Vitamin A supplementation redirects the flow of retinyl esters from peripheral to central organs of neonatal rats raised under vitamin A-marginal conditions

Background: Vitamin A (VA; retinol) supplementation is used to reduce child mortality in countries with high rates of malnutrition. Existing research suggests that neonates (< 1 mo old) may have a limited capacity to store VA in organs other than the liver; however, knowledge about VA distribution and kinetics in individual, non-hepatic organs is limited. Objective: We examined retinol uptake and turnover in nonhepatic organs, including skin, brain, and adipose tissue, in neonatal rats without and after VA supplementation. Design: Sprague-Dawley neonatal rats (n = 104) were nursed by mothers fed a VA-marginal diet (0.35 mg retinol/kg diet) and treated on postnatal day 4 with an oral dose of either VA (6 mg retinyl palmitate/g body weight) or canola oil (control), both containing 1.8 mu Ci of [H-3] retinol. Subsequently, pups (n = 4 . group(-1) . time(-1)) were killed at 13 different times from 30 min to 24 d after dosing.
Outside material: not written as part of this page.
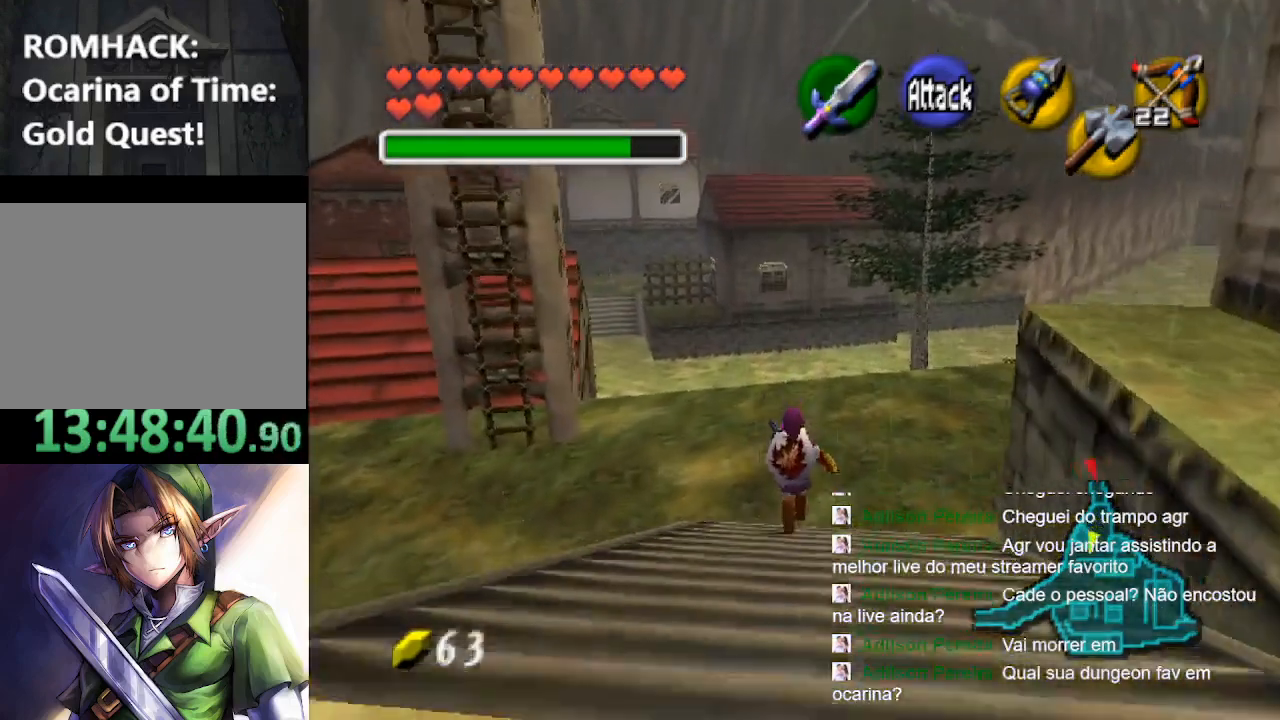
{"buttons": [], "left_stick": "up-right", "right_stick": "center", "events": [[200, "B", "down"], [333, "B", "up"], [367, "left_stick", "up-right"]]}
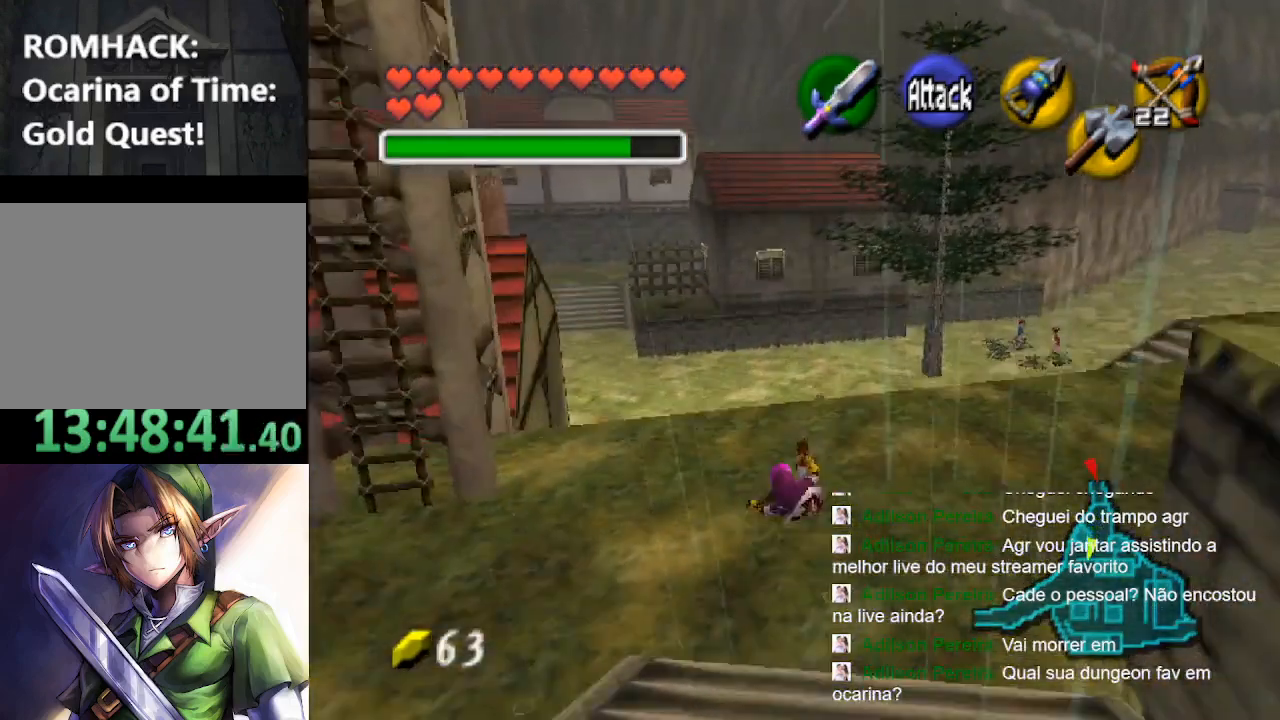
{"buttons": [], "left_stick": "up-right", "right_stick": "center", "events": []}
The fractional and absolute transfer of chylomicron retinyl esters (CM-REs), retinol bound to retinol-binding protein (RBP-ROH), and total retinol were estimated in WinSAAM software. Results: VA supplementation redirected the flow of CM-REs from peripheral to central organs and accumulated mainly in the liver. The RBP-ROH released from the liver was acquired mainly by the peripheral tissues but not retained efficiently, causing repeated recycling of retinol between plasma and tissues (541 compared with 5 times in the supplemented group and control group, respectively) and its rapid turnover in all organs, except the brain and white adipose tissue. Retinol stores in the liver lasted for similar to 2 wk before being gradually transferred to other organs. Conclusions: VA supplementation administered in a single high dose during the first month after birth is readily acquired but not retained efficiently in peripheral tissues of neonatal rats, suggesting that a more frequent, lower-dose supplementation may be necessary to maintain steady VA concentrations in rapidly developing neonatal tissues.